During his session, Smith noted that one of the key goals of UHS’ AMPP is to assist clinical engineers by freeing up valuable time and resources historically spent tracking down equipment. The site-based, customizable approach to equipment acquisition, management, maintenance and deployment also allows hospitals to avoid capital expenditures while optimizing the equipment they already have, he reasoned.

Because biomedical and central supply departments, for example, are non-revenue-generating departments, it’s imperative that existing resources are maximized, and that the professionals in these departments are able to focus their attention on their core competencies.

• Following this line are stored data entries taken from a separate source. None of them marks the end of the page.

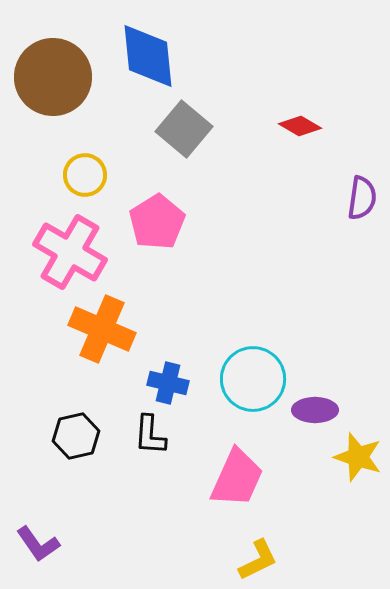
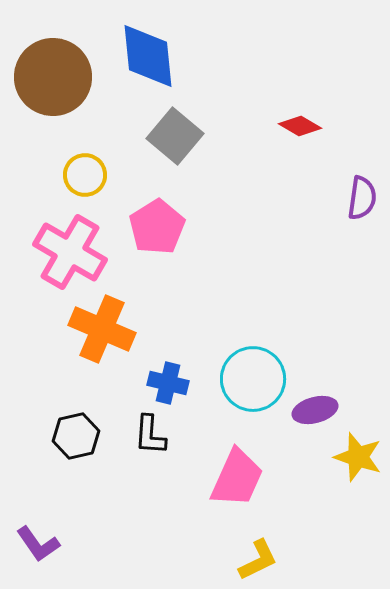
gray square: moved 9 px left, 7 px down
pink pentagon: moved 5 px down
purple ellipse: rotated 15 degrees counterclockwise
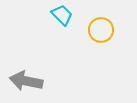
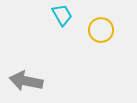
cyan trapezoid: rotated 15 degrees clockwise
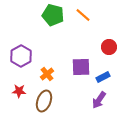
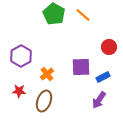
green pentagon: moved 1 px right, 1 px up; rotated 15 degrees clockwise
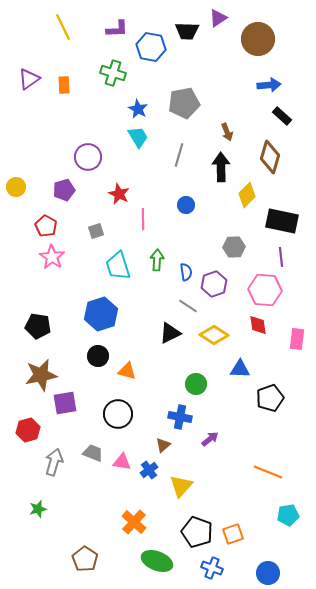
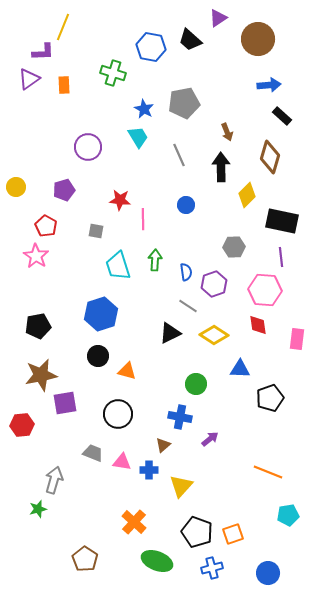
yellow line at (63, 27): rotated 48 degrees clockwise
purple L-shape at (117, 29): moved 74 px left, 23 px down
black trapezoid at (187, 31): moved 3 px right, 9 px down; rotated 40 degrees clockwise
blue star at (138, 109): moved 6 px right
gray line at (179, 155): rotated 40 degrees counterclockwise
purple circle at (88, 157): moved 10 px up
red star at (119, 194): moved 1 px right, 6 px down; rotated 20 degrees counterclockwise
gray square at (96, 231): rotated 28 degrees clockwise
pink star at (52, 257): moved 16 px left, 1 px up
green arrow at (157, 260): moved 2 px left
black pentagon at (38, 326): rotated 20 degrees counterclockwise
red hexagon at (28, 430): moved 6 px left, 5 px up; rotated 10 degrees clockwise
gray arrow at (54, 462): moved 18 px down
blue cross at (149, 470): rotated 36 degrees clockwise
blue cross at (212, 568): rotated 35 degrees counterclockwise
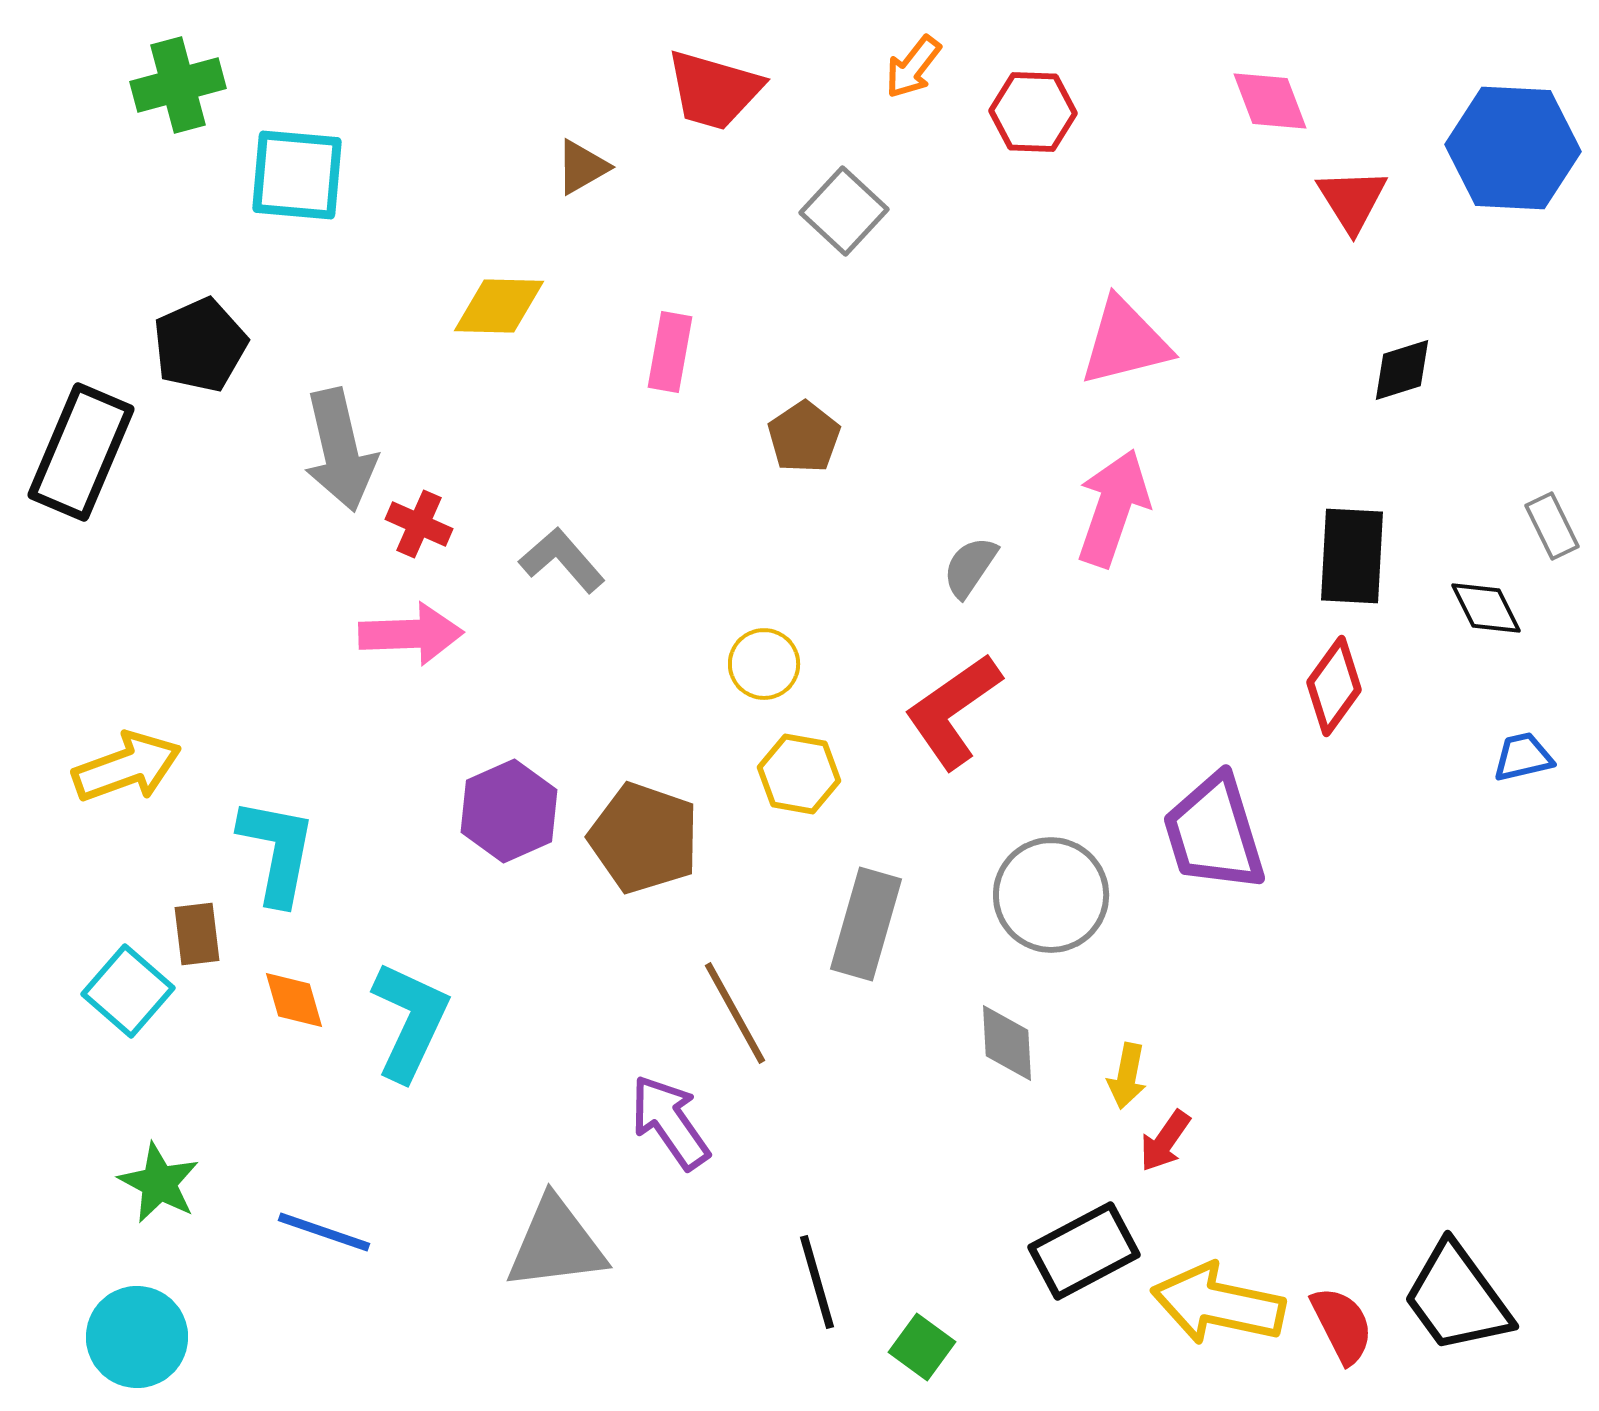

“We can help figure out what hospitals need to buy – with our goal being to look at things through the perspective of what hospitals really need,” said Smith, noting that UHS has spent $70 million annually on capital equipment, on behalf of hospitals, to help make this goal a reality. This high-level equipment acquisition, along with UHS’ relationships with all equipment manufacturers – makes it possible for facilities to acquire new equipment and upgrade equipment capabilities, without having to tap into their limited capital budgets. And because UHS is responsible for helping facilities better manage and utilize their existing equipment, biomeds can say goodbye to their typical “search and seizure” approach to hoarded devices.